Compiler-generated cross-reference listings are usually local lists pertaining to one subprogram at a time.

Even if you are able to generate a global cross-reference list using a utility such as PlusFort, the usefulness of such a listing is quite limited. Just as there is no certainty that a particular line of code in a subroutine will be executed, there is no certainty that a particular "global" variable is read or written to. If there are many such global variables, the user can spend a lot of time chasing down their values and changes to those values, even though those values are in fact never used or changed. Conversely, if there are errors such as subscripts out of bounds, aliased arguments, etc., the value of an array element or derived type component may be accessed or changed through the name of an entirely unrelated variable. Thus, the global variable cross-reference list of a large program will contain a large number of variables, but most of those variables will never come into play unless every line of code in the program is executed at least once (which rarely happens with large programs).

jimdempseyatthecove · ‎10-17-2020

Also, when a global variable (subject to examination) is passed as an argument, the compiler (cross-reference, DUMPBIN, etc...) would not have knowledge that the dummy referenced said global.

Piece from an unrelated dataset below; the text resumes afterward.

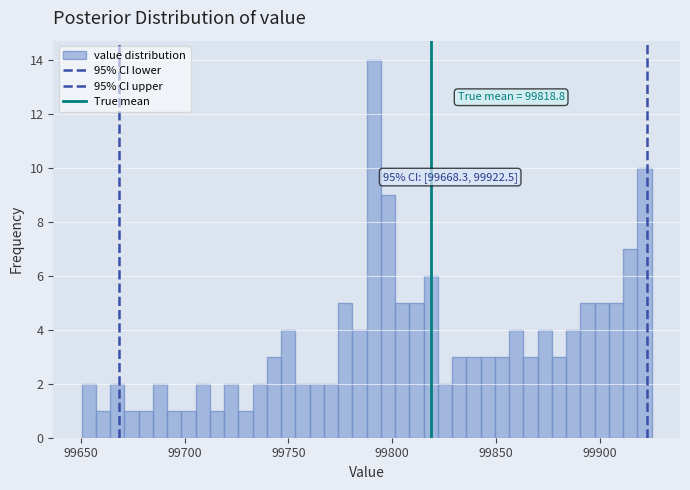

Read against the x-axis, roughly where is the centre of the tallest bar?

99790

Mecej4's concern that a test program that modifies globals may not assuredly modify all the potential globals that could be modified. Barring this concern one potential means:

Using the map file, identify the location(s) and size(es) of the .bss and .data segments for the modules.
You can then construct a hash/sum/checksum for chunks of these segments.
Then as the program progresses, you can periodically test for change in hash/sum/checksum. While this won't identify the specific variable(s) modified, when properly configured, it can identify which module data was modified.

An example may be to include in the module as the first data item:

integer(8) :: hash_data
integer(8) :: hash_bss=0

and as the last data items

integer(1) :: end_hash_data
integer(1) :: end_hash_bss=0

Attribute these with for external linkage (e.g. dllexport)

Then following each CALL/call insert

CoNtInUe

A mixed case CONTINUE that is known to not exist in your program.

Then, when you wish to instrument your code, use FPP to replace CoNtInUe with:

CALL CheckChange(__FILE__,__LINE__)

This routine can then generate next hash, compare with current hash, display change info, update hash.

Jim Dempsey

Ibrahim_K_ · ‎09-14-2020

I assume you are referring to named or blank COMMON BLOCKs. I was given here a very useful advice which helped me a lot. Move all COMMON BLOCK declarations to one or more modules and then share them with your subroutines. You will discover very quickly if you have a variable named differently in one of the subroutines which can be one of the problems you are encountering. For the second possible problem of mismatched variable sizes or shapes, the compiler should catch some of them. Size mismatch will cause run time error. You may have to do some work, but it is really worth it.

I. Konuk

Ibrahim_K_ · ‎09-14-2020

f you insist on suing different names, you can use EQUIVALENCE statement. At least you will know that is the case.